Blooming “jab” victory

Rotary crocuses

Last autumn members of the Rye and Winchelsea Rotary Club planted 1,000 purple crocuses between the “Dragons Teeth” by the new Hub building at the top of Rye Hill to celebrate the near eradication of polio from the world.

Our club has given thousands of pounds since 1986 along with other Rotary clubs around the world, to support the World Health Organisation (WHO) in this endeavour. Purple is the colour of the dye to mark each child, usually on their finger, when vaccinated against polio.
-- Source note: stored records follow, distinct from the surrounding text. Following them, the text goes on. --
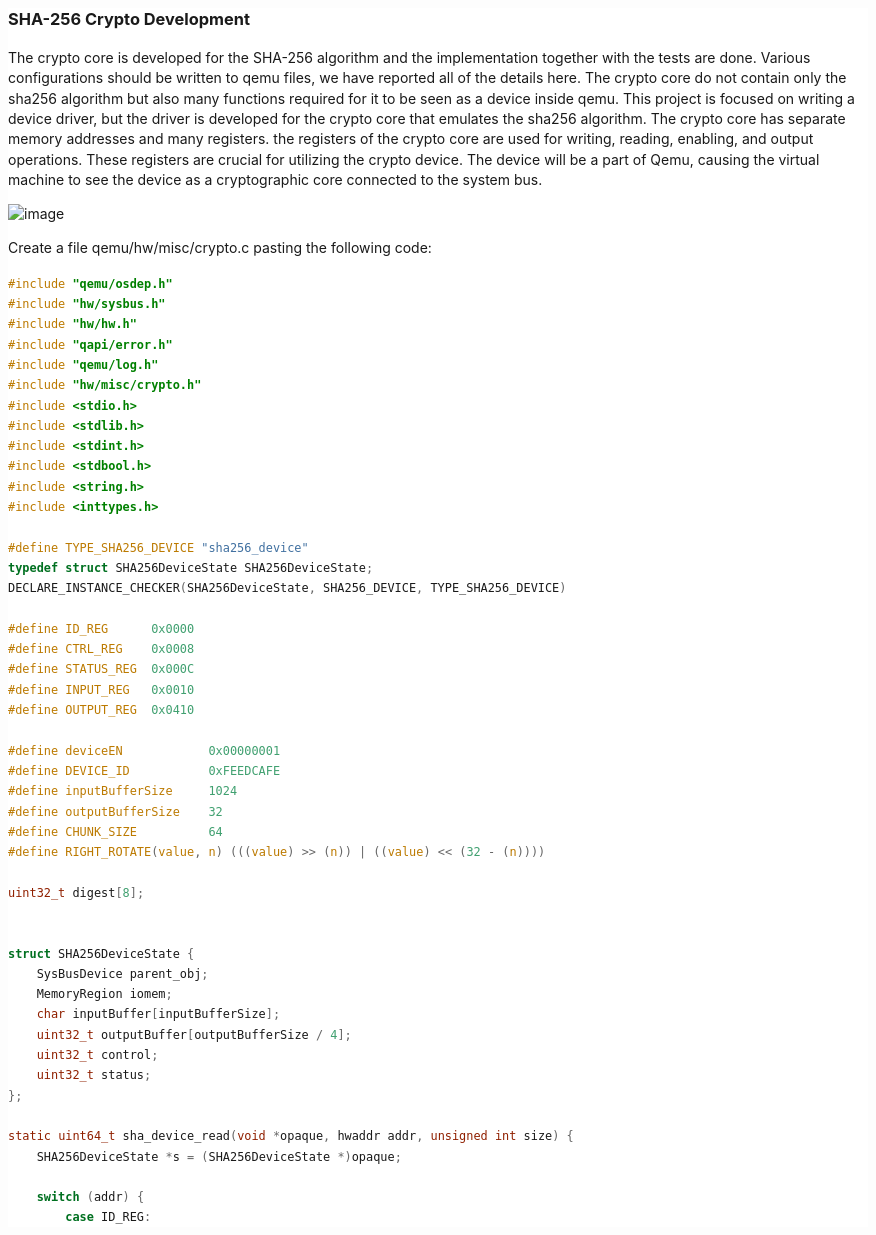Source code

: ### SHA-256 Crypto Development
The crypto core is developed for the SHA-256 algorithm and the implementation together with the tests are done. Various configurations should be written to qemu files, we have reported all of the details here. The crypto core do not contain only the sha256 algorithm but also many functions required for it to be seen as a device inside qemu. This project is focused on writing a device driver, but the driver is developed for the crypto core that emulates the sha256 algorithm. The crypto core has separate memory addresses and many registers. the registers of the crypto core are used for writing, reading, enabling, and output operations. These registers are crucial for utilizing the crypto device. The device will be a part of Qemu, causing the virtual machine to see the device as a cryptographic core connected to the system bus. 

![image](https://github.com/user-attachments/assets/6abff0b5-5c14-4c33-942c-7bd2d7631e19)


Create a file qemu/hw/misc/crypto.c pasting the following code:

```c
#include "qemu/osdep.h"
#include "hw/sysbus.h"
#include "hw/hw.h"
#include "qapi/error.h"
#include "qemu/log.h"
#include "hw/misc/crypto.h"
#include <stdio.h>
#include <stdlib.h>
#include <stdint.h>
#include <stdbool.h>
#include <string.h>
#include <inttypes.h>

#define TYPE_SHA256_DEVICE "sha256_device"
typedef struct SHA256DeviceState SHA256DeviceState;
DECLARE_INSTANCE_CHECKER(SHA256DeviceState, SHA256_DEVICE, TYPE_SHA256_DEVICE)

#define ID_REG      0x0000
#define CTRL_REG    0x0008
#define STATUS_REG  0x000C
#define INPUT_REG   0x0010
#define OUTPUT_REG  0x0410

#define deviceEN            0x00000001
#define DEVICE_ID           0xFEEDCAFE
#define inputBufferSize     1024
#define outputBufferSize    32
#define CHUNK_SIZE          64
#define RIGHT_ROTATE(value, n) (((value) >> (n)) | ((value) << (32 - (n))))

uint32_t digest[8];


struct SHA256DeviceState {
    SysBusDevice parent_obj;
    MemoryRegion iomem;
    char inputBuffer[inputBufferSize];
    uint32_t outputBuffer[outputBufferSize / 4];
    uint32_t control;
    uint32_t status;
};

static uint64_t sha_device_read(void *opaque, hwaddr addr, unsigned int size) {
    SHA256DeviceState *s = (SHA256DeviceState *)opaque;

    switch (addr) {
        case ID_REG:
```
The crocuses (see photo above) are now in flower, but look rather sparse. However they will increase like the ones by the roundabout entrance to Valley Park (see photo below) which were planted a few years ago – and the small tree is an oak planted in 2012 by a young girl and my father.

PS: A garden tip for spring bulbs, daffodils etc. After flowering the leaves should be left for six weeks before cutting to be sure of getting flowers the following year.

Blooming flowers at the top of Valley Park near the Udimore Road roundabout

Image Credits: Rye Rotary .


  1. How beautiful. Not only the photograph but the gesture and sentiment behind it. Thank you Rye and Winchelsea Rotary for this annual memorial. It is an occasion for joy.